In 1960, Mr. Metzger helped organize the Committee of 100, a British antinuclear group. He was arrested, along with philosopher Bertrand Russell, for leading a sit-in of thousands of people outside Britain’s Defense Ministry.
An avowed Marxist, Mr. Metzger often spoke out against the commercial art world and, as a form of protest, refused to make, sell or exhibit any art between 1977 and 1980.
“The need to create is inherent in human beings,” he said. “We need not fear that art will fade away if the current commercial system was phased out.”
He spent much of the 1980s living on the European continent, studying the works of 17th-century Dutch painter Jan Vermeer and largely disappearing from public view.

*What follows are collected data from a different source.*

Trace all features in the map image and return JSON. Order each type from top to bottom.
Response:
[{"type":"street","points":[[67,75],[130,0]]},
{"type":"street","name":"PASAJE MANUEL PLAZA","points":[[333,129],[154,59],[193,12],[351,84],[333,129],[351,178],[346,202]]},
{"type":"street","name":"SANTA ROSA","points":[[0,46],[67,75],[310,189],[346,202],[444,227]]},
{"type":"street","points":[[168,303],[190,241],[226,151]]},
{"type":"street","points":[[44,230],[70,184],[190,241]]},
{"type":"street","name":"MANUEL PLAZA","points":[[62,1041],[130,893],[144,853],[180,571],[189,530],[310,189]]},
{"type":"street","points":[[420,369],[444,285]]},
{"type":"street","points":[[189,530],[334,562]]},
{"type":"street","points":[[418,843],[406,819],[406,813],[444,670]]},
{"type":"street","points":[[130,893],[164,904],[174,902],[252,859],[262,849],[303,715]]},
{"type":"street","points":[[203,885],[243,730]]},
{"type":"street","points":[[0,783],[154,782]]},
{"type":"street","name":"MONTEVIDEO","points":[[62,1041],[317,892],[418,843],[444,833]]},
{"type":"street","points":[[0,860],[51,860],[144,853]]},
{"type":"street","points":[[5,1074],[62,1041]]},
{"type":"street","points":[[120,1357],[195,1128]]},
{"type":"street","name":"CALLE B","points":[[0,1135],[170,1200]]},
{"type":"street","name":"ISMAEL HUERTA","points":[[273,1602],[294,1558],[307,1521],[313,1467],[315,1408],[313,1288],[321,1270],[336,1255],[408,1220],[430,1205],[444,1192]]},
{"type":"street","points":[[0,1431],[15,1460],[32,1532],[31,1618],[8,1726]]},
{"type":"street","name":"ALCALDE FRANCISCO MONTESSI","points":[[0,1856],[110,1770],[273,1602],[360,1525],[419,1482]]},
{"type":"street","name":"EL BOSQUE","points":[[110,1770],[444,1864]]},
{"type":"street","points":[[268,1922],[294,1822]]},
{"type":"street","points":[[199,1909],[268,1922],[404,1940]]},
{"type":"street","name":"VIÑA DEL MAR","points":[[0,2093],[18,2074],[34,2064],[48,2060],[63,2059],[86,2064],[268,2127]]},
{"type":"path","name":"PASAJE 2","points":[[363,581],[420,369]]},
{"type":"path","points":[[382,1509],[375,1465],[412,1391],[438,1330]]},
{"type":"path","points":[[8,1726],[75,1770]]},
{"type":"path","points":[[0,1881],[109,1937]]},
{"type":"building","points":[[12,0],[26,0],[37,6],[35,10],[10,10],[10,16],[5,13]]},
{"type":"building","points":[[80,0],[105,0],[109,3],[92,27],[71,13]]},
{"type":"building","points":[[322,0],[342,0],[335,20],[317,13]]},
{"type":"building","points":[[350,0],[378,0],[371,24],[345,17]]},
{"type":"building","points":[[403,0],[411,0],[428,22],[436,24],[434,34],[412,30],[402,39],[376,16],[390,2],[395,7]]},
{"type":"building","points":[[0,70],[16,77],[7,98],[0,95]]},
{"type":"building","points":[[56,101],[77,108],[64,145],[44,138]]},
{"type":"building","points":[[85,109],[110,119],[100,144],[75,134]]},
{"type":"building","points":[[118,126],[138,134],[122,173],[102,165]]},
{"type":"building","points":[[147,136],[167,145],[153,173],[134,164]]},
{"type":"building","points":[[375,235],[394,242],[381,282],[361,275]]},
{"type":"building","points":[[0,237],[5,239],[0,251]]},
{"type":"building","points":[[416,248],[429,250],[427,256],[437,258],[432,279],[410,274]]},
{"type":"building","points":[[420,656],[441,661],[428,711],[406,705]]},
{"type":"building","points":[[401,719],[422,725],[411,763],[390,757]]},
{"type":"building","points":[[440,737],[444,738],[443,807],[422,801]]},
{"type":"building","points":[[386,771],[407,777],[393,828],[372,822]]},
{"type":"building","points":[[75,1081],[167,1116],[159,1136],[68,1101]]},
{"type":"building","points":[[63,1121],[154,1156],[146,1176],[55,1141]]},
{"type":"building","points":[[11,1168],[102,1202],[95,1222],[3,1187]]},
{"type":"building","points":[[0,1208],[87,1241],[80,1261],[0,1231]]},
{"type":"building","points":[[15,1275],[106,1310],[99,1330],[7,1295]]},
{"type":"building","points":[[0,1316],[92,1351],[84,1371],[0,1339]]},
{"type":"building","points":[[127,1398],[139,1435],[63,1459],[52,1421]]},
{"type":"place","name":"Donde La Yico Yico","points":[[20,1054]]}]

Little is known of his personal life, but he appears to have had no immediate survivors.
After returning to England in the 1990s, he had a more visible presence in the art world and had a wide-ranging series of exhibitions in recent years. Viewers rediscovered his liquid-crystal lighting experiments of the 1960s. He attached electrodes to his skull, using biofeedback to direct a drill sculpting a stone. He created installations with stacks of newspapers, then invited museum-goers to clip articles and pin them to a bulletin board.
Later exhibitions included archival photographs of the Holocaust and other horrors, displayed in ways that forced viewers to crawl on the floor or that confined them in small spaces.
“The world and its fears and its dangers,” Mr. Metzger told the New York Times in 2013, “it is every day within me, at the core of my being.”
Many young artists considered Mr. Metzger a visionary, but not everyone was impressed with his work. In 2004, one of his art installations at a Tate museum in London consisted, in part, of a bag of garbage.
One evening, a janitor tossed it out with the trash.